**EXERCISE INSTRUCTIONS**
Copy the material below in full, swapping each "skLineSegment" for "skLine" and changing nothing else.

### RECORDS FOR THIS TASK

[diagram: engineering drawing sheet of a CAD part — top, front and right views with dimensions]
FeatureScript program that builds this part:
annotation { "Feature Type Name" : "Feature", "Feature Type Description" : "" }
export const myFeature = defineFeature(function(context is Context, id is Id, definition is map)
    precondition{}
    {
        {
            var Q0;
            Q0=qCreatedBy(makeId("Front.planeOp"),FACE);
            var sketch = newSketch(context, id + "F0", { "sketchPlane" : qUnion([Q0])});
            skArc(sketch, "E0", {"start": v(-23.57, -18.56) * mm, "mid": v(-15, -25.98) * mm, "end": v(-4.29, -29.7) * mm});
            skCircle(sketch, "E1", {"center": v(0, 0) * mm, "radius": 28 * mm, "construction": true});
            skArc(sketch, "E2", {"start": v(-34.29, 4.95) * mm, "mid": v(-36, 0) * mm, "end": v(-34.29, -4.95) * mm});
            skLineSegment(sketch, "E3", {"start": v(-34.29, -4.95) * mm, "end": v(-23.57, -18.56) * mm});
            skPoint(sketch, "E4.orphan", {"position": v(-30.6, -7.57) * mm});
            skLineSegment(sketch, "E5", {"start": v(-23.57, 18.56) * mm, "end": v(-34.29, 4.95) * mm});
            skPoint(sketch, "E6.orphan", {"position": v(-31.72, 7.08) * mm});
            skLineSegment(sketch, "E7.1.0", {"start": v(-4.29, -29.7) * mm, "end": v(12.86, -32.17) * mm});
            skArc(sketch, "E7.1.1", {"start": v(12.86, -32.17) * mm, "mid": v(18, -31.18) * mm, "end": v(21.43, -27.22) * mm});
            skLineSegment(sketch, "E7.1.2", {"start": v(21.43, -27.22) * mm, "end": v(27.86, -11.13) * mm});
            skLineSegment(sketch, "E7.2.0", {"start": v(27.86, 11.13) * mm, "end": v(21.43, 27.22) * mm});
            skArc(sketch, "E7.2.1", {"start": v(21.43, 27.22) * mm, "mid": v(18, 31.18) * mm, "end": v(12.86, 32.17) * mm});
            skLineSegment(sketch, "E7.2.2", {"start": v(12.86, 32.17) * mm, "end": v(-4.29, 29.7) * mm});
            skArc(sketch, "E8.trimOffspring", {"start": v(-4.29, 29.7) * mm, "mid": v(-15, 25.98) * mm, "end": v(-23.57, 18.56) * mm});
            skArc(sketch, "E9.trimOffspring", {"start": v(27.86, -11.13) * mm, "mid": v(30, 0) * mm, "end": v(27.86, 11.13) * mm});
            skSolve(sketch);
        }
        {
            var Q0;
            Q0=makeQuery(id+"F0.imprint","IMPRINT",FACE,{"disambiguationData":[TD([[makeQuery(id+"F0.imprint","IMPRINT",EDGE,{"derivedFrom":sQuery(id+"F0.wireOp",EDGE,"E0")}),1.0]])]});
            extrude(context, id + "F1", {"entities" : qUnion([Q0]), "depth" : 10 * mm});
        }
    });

######

**THE SOLUTION**
[diagram: engineering drawing sheet of a CAD part — top, front and right views with dimensions]
FeatureScript program that builds this part:
annotation { "Feature Type Name" : "Feature", "Feature Type Description" : "" }
export const myFeature = defineFeature(function(context is Context, id is Id, definition is map)
    precondition{}
    {
        {
            var Q0;
            Q0=qCreatedBy(makeId("Front.planeOp"),FACE);
            var sketch = newSketch(context, id + "F0", { "sketchPlane" : qUnion([Q0])});
            skArc(sketch, "E0", {"start": v(-23.57, -18.56) * mm, "mid": v(-15, -25.98) * mm, "end": v(-4.29, -29.7) * mm});
            skCircle(sketch, "E1", {"center": v(0, 0) * mm, "radius": 28 * mm, "construction": true});
            skArc(sketch, "E2", {"start": v(-34.29, 4.95) * mm, "mid": v(-36, 0) * mm, "end": v(-34.29, -4.95) * mm});
            skLine(sketch, "E3", {"start": v(-34.29, -4.95) * mm, "end": v(-23.57, -18.56) * mm});
            skPoint(sketch, "E4.orphan", {"position": v(-30.6, -7.57) * mm});
            skLine(sketch, "E5", {"start": v(-23.57, 18.56) * mm, "end": v(-34.29, 4.95) * mm});
            skPoint(sketch, "E6.orphan", {"position": v(-31.72, 7.08) * mm});
            skLine(sketch, "E7.1.0", {"start": v(-4.29, -29.7) * mm, "end": v(12.86, -32.17) * mm});
            skArc(sketch, "E7.1.1", {"start": v(12.86, -32.17) * mm, "mid": v(18, -31.18) * mm, "end": v(21.43, -27.22) * mm});
            skLine(sketch, "E7.1.2", {"start": v(21.43, -27.22) * mm, "end": v(27.86, -11.13) * mm});
            skLine(sketch, "E7.2.0", {"start": v(27.86, 11.13) * mm, "end": v(21.43, 27.22) * mm});
            skArc(sketch, "E7.2.1", {"start": v(21.43, 27.22) * mm, "mid": v(18, 31.18) * mm, "end": v(12.86, 32.17) * mm});
            skLine(sketch, "E7.2.2", {"start": v(12.86, 32.17) * mm, "end": v(-4.29, 29.7) * mm});
            skArc(sketch, "E8.trimOffspring", {"start": v(-4.29, 29.7) * mm, "mid": v(-15, 25.98) * mm, "end": v(-23.57, 18.56) * mm});
            skArc(sketch, "E9.trimOffspring", {"start": v(27.86, -11.13) * mm, "mid": v(30, 0) * mm, "end": v(27.86, 11.13) * mm});
            skSolve(sketch);
        }
        {
            var Q0;
            Q0=makeQuery(id+"F0.imprint","IMPRINT",FACE,{"disambiguationData":[TD([[makeQuery(id+"F0.imprint","IMPRINT",EDGE,{"derivedFrom":sQuery(id+"F0.wireOp",EDGE,"E0")}),1.0]])]});
            extrude(context, id + "F1", {"entities" : qUnion([Q0]), "depth" : 10 * mm});
        }
    });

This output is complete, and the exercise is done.